CSA soldier Edward Douglass White — owned app. 60 slaves; after the war he took part in the Battle of Liberty Place–an attempted insurrection against the Reconstruction state government of Louisiana by the Crescent City White League, a paramilitary terrorist organization made up largely of Confederate veterans; they occupied the statehouse, armory, and downtown for three days before arrival of Federal troops that restored the elected government; he was eventually appointed to the SCOTUS, where he voted to uphold Jim Crow laws stripping black Americans of civil rights.
You may be wondering 1) why the National Statuary Hall even has statues of men who betrayed their nation in the defense of slavery, and 2) why anybody would support keeping the statues of traitors in the Capitol Building (especially after that building had been assaulted by an insurrectionist mob attempting to disrupt the legitimate election of a new president). The answer to both of those questions is as follows: a lot of Republican politicians are massive assholes and/or racists who are okay with folks overthrowing the legitimate government if it will put Republicans in charge.

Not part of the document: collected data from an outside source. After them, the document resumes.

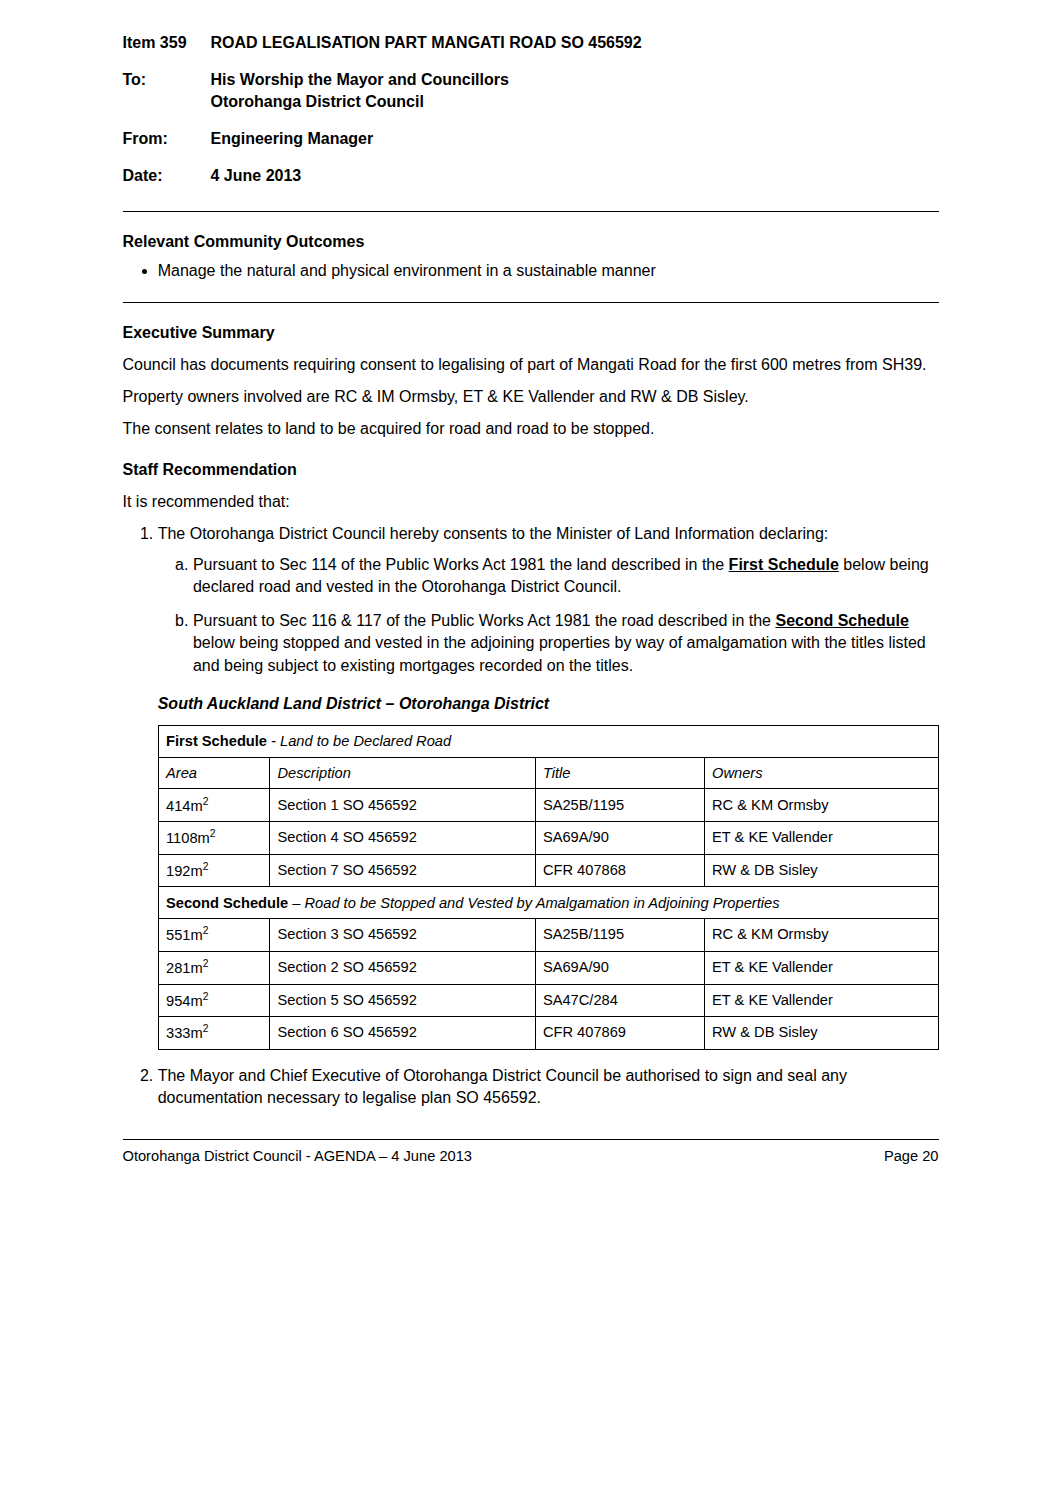Item 359 ROAD LEGALISATION PART MANGATI ROAD SO 456592
To: His Worship the Mayor and Councillors
Otorohanga District Council
From: Engineering Manager
Date: 4 June 2013
Relevant Community Outcomes
Manage the natural and physical environment in a sustainable manner
Executive Summary
Council has documents requiring consent to legalising of part of Mangati Road for the first 600 metres from SH39.
Property owners involved are RC & IM Ormsby, ET & KE Vallender and RW & DB Sisley.
The consent relates to land to be acquired for road and road to be stopped.
Staff Recommendation
It is recommended that:
The Otorohanga District Council hereby consents to the Minister of Land Information declaring:
Pursuant to Sec 114 of the Public Works Act 1981 the land described in the First Schedule below being declared road and vested in the Otorohanga District Council.
Pursuant to Sec 116 & 117 of the Public Works Act 1981 the road described in the Second Schedule below being stopped and vested in the adjoining properties by way of amalgamation with the titles listed and being subject to existing mortgages recorded on the titles.
South Auckland Land District – Otorohanga District
| First Schedule - Land to be Declared Road |
| Area | Description | Title | Owners |
| 414m 2 | Section 1 SO 456592 | SA25B/1195 | RC & KM Ormsby |
| 1108m 2 | Section 4 SO 456592 | SA69A/90 | ET & KE Vallender |
| 192m 2 | Section 7 SO 456592 | CFR 407868 | RW & DB Sisley |
| Second Schedule – Road to be Stopped and Vested by Amalgamation in Adjoining Properties |
| 551m 2 | Section 3 SO 456592 | SA25B/1195 | RC & KM Ormsby |
| 281m 2 | Section 2 SO 456592 | SA69A/90 | ET & KE Vallender |
| 954m 2 | Section 5 SO 456592 | SA47C/284 | ET & KE Vallender |
| 333m 2 | Section 6 SO 456592 | CFR 407869 | RW & DB Sisley |
The Mayor and Chief Executive of Otorohanga District Council be authorised to sign and seal any documentation necessary to legalise plan SO 456592.
Otorohanga District Council - AGENDA – 4 June 2013 Page 20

(SPOILER #2: 121 Republicans in the House voted also against certifying Arizona’s electoral outcome and 138 House Republicans voted against certifying Pennsylvania’s electoral outcome even though both states certified their election results as legitimate.)
I’m glad the statues are being removed…but I’m also a tad troubled by the inclusion of John Kenna. The resolution pertains to statues of “any individual who served voluntarily at any time as a member of the Armed Forces of the Confederate States of America or of the military of a State while the State was in open rebellion against the United States.” And yeah, that’s John Kenna, right there.

Here’s why I’m troubled. Kenna was just a grunt. An enlisted soldier. But his statue is being treated as equally offensive as that of the president of the Confederacy and the military leaders of the CSA. Kenna was only 16 and had little education when he joined the CSA, he never held any high military rank, neither he nor any of his family owned slaves, there’s no written record of him promoting slavery or white supremacy before or after the war. But his statue is being given the same treatment as the statue of Jefferson Davis.
Did Kenna fight on the wrong side of the war? Absolutely. But he was just a kid. Did he fight against the legitimate government of the United States? Yep, he did. But he was just a kid. Did he fight in favor of an economic system that dehumanized black people? Yes, he surely did. But he was just a kid. Did he believe slavery was right? I don’t know…maybe. Probably, since he grew up with it and didn’t know any better because he was just a kid. My guess–and I admit I have nothing at all to base this on–is that Kenna had no more sense of what he was fighting for or against than the kids who fought in Vietnam. My guess is John Kenna went where he was told to go, shot who he was told to shoot at, and did what he thought was his duty.
But that’s the thing, isn’t it. You make choices, even as a kid. And you own those choices, even if you were acting out of ignorance. John Kenna volunteered to put on the uniform and fight for the Confederacy. So his statue has to go. Has to.

But we don’t have cheer for it. We can celebrate the removal of the leaders of the Confederacy, the men who knew what they were doing and why. But when we remove Kenna’s statue, we need to remember the reality that enlisted personnel are tools that our leaders use for their own purposes.
(SPOILER #3: Think about John Kenna when you hear that South Dakota Republican Gov. Kristi Noem has authorized a Republican billionaire to fund the deployment of her National Guard troops to the Mexican border at the request of Texas Republican Gov. Gregg Abbott.)